Okra Leaves—Agricultural Waste for the Removal of Cr(III) and Cr(VI) from Contaminated Water  [PDF]
Mazhar Iqbal Khaskheli, Saima Qayyum Memon, Zaheer Ahmed Chandio, Wahid Bux Jatoi, Mohammad Tariq Mahar, Faiz Mohammad Khokhar
American Journal of Analytical Chemistry (AJAC) , 2016, DOI: 10.4236/ajac.2016.74037
Abstract: The present study demonstrates the sorptive efficiency of okra leaves for the Cr(III) and Cr(VI) in aqueous system. The batch dynamic sorption method was carried out as the function of the pH of the solution, sorbent doze, initial bulk concentration, shaking speed and contact time. The experimental data were examined by Langmuir and Freundlich isotherms. Cr(III) at pH-4.0 and Cr(VI) pH-2.0 showed a maximum sorption capacities 221.17 mg/g and 81.94 mg/g respectively. Kinetically experimental data of both chromium species were well fitted to pseudo second order rate, Elovich, Morris-Weber and Richenberg equations.
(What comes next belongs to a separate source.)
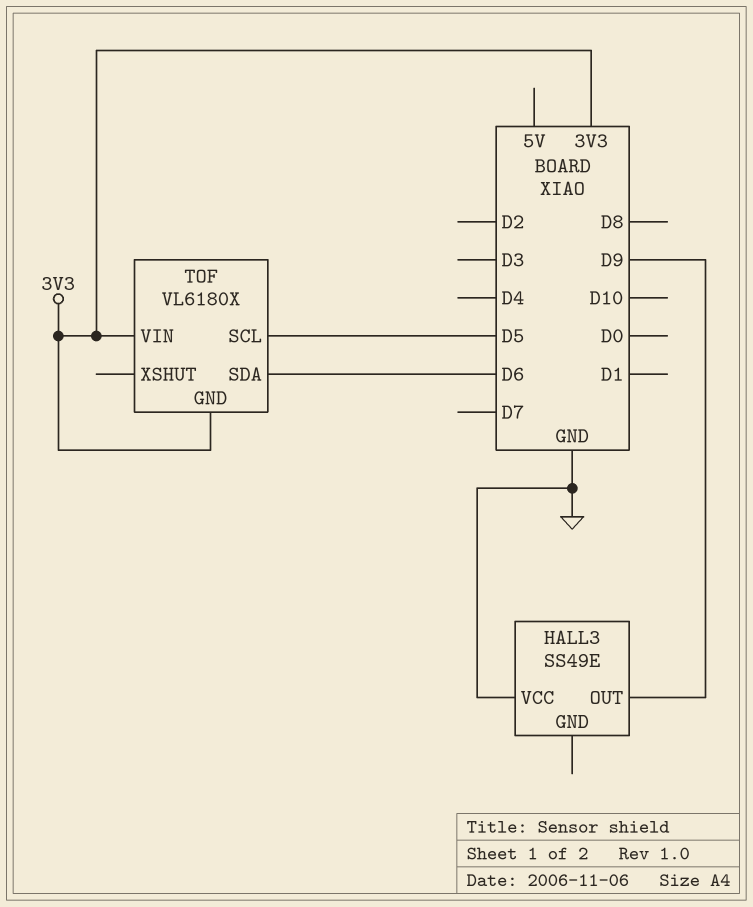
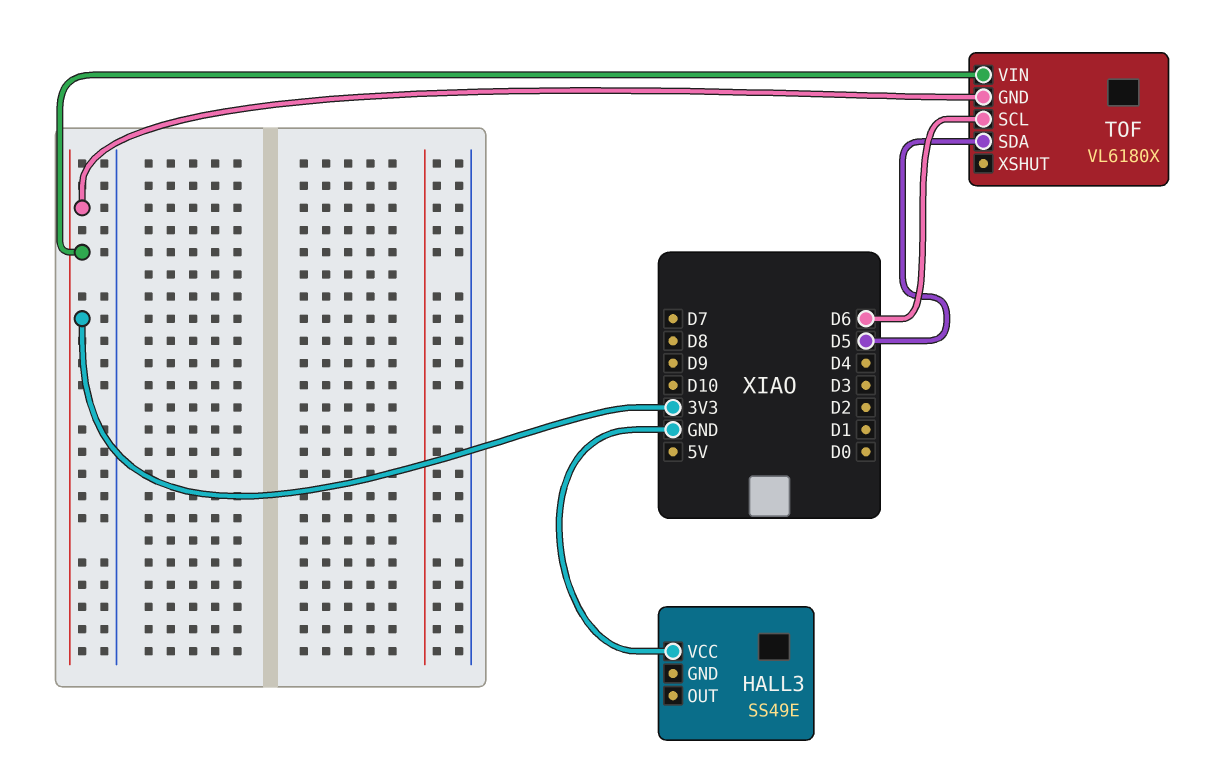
HALL3 pin OUT: D9 -> none
TOF pin SCL: D5 -> D6
TOF pin SDA: D6 -> D5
Positive values of enthalpy change and negative values of Gibbs free energy indicated the endothermic and spontaneous nature of sorption reaction respectively. The developed method was applied to real ground water samples (affected by industrial wastewater). Up to 92.15% of chromium metal was removed from the real water samples.